Music 4 the Next 1 “Loose Ends edition”: “Franceessence” by Robert Glasper

When Don Cheadle set out to assemble the creative team for last years Miles Davis biopic, “Miles Ahead”, he was very much concerned with assembling a creative team for the film that would reflect the ways in which the great trumpeter and musical conceptualist bandleader’s musical conceptions remain relevant in the 21st Century. After all, Miles was a musican who grew up with the blues, swing and bebop, and was collaborating with Prince and Easy Mo Bee in his last years. The films late ’70s setting also meant that someone like Wynton Marsalis with his more conservative outlook would be totally inappropriate. The musician Cheadle settled on for the film was pianist Robert Glasper, a jazz pianist who’s relative youth and involvement in Neo Soul and Hip Hop mark him as a successor to the musical and social values of musicians like Davis and his most famous collaborators, such as Herbie Hancock, Wayne Shorter, Joe Zawinul, Michael Henderson, Mtume Heath and Reggie Lucas, and a host of others. Glasper responded with two albums, one a score of the movie, and another an album that featured modern takes and remixes of mostly unreleased Davis material. The song “Franceessence” is a song that plays underneath a tender love scene in “Miles Ahead” between Don Cheadle’s Miles Davis, and Emayatzy Corinealdi as Frances Davis. The song itself is a beautiful Fender Rhodes driven tune that in its own beautiful way harkens back to Miles ballads from albums such as “Neferetiti” and other albums in the early stages of his involvement with what would be called “fusion.”

The song begins with a beautiful downward stepping chord introduction from a lushly chorused and vibrating Fender Rhodes. The downward stepping “Call” is then responded to by the piano itself, with acoustic bass underneath, both playing a phrase that goes up an interval and comes back down. Just like that a languorous, romantic, candlelit/twilight mood is struck. In the background a sweeping, wind like effect gathers like a storm. A beautiful melody comes in, with a very complex sound playing a simple, tender melody. The melody sounds as if it’s being played by flute, flugelhorn and Rhodes together, which in itself is a very Quincy Jones like combination of sounds. After the melody makes its gentle statement, the Rhodes punches in sharp chords and a muted trumpet fills in. The next time the melody is stated the flute sound is predominant, while Glasper runs arpeggios underneath and the trumpet ornaments the phrases. The flute improvises for a while while the trumpet adds poking and pleading phrases in at sparse intervals. The short interlude plays out beautifully as a duet for muted trumpet and flute as the track floats into wonderland.

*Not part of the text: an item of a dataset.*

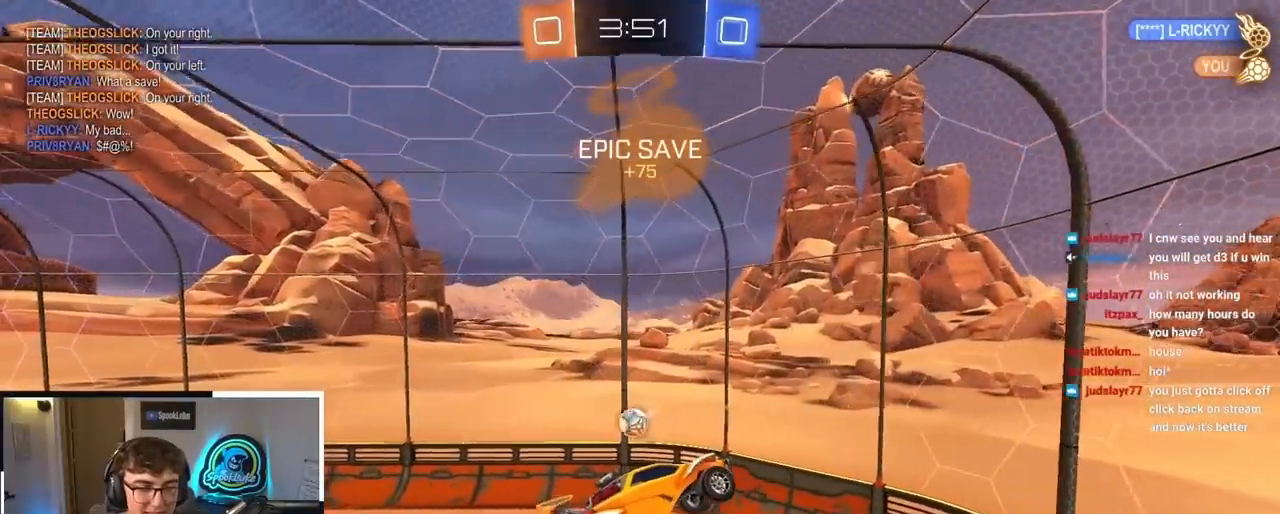
{"buttons": [], "left_stick": "down-left", "right_stick": "center", "events": [[117, "left_stick", "down-left"], [250, "left_stick", "center"], [400, "left_stick", "down-left"]]}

I had “Miles Ahead” on one day at my home when the love scene flashed on, and besides being enjoying the romantic maneuvers on screen I was struck by Glasper’s tune. I thought it was a Miles tune from those days I somehow missed, and it also reminded me of the early fusion ballad sound that Quincy Jones would use both in his movie scores and on his albums. I must admit I actually had to resort to the “Shazam” app to find out who made this song! Which was sad because I already had the CD from the week it came out! “Francessence” is a lovely mood tune in the tradition of electric jazz film music and another example of the versatility of Robert Glasper in composing music to suit many different occasions and eras.


1 Comment

Filed under All That Jazz, Music for the Next ONE, Music Matters

One response to “Music 4 the Next 1 “Loose Ends edition”: “Franceessence” by Robert Glasper

  1. Excellent rundown of the connection Don Cheadle had with Robert Glasper in musically conceptualizing the the Miles Ahead film. It was a stroke of creative genius that Glasper did the Everything’s Beautiful album to tie in creatively with the film while he and the surviving members of Miles’s 60’s quintet also performing on “Gone 2015”-as well as further re-imaginings of incomplete Miles tunes like “Fransessence”. Such a strong statement in appreciation of Miles’ work.